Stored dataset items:
---

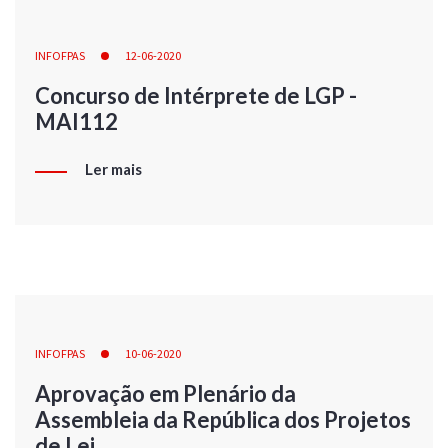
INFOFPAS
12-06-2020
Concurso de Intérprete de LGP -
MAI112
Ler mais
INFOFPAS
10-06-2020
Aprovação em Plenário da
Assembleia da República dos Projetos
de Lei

---

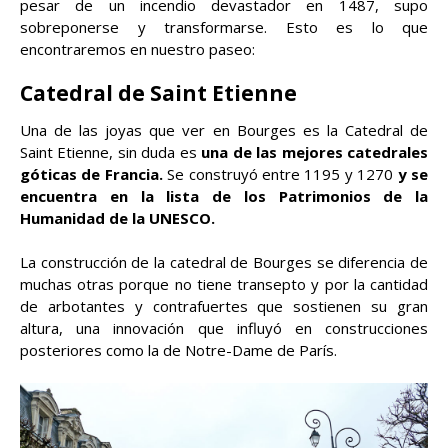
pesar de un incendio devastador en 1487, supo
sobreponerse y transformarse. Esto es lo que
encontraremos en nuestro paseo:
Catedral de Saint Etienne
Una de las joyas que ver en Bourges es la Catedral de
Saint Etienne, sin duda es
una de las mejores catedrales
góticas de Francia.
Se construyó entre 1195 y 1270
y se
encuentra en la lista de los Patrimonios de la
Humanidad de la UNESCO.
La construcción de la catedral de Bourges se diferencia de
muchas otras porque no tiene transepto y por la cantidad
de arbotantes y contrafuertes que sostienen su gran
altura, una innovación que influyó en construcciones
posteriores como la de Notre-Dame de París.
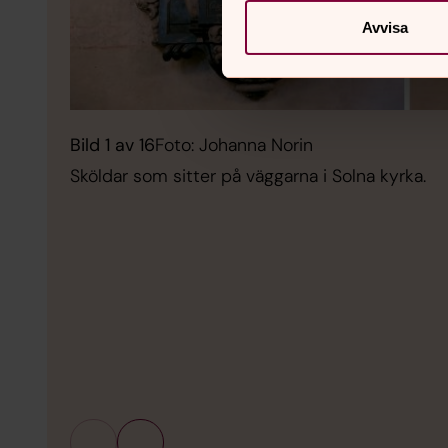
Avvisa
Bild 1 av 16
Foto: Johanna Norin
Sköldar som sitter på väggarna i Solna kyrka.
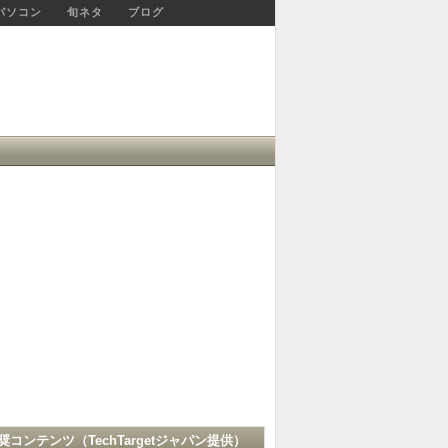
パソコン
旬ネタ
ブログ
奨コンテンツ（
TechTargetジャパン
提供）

---

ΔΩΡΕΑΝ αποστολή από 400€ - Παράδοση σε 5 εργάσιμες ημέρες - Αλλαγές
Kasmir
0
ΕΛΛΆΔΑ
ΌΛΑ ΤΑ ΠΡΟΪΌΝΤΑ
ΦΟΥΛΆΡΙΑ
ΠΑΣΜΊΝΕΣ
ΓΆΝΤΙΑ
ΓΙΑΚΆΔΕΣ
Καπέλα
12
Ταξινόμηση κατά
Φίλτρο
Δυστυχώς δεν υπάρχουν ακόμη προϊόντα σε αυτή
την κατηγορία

---

PROBLEM DETAILS:
Could you pull out every line in the records that contains the string "Bourges"?

ANSWER TO THE EXERCISE:
Una de las joyas que ver en Bourges es la Catedral de
La construcción de la catedral de Bourges se diferencia de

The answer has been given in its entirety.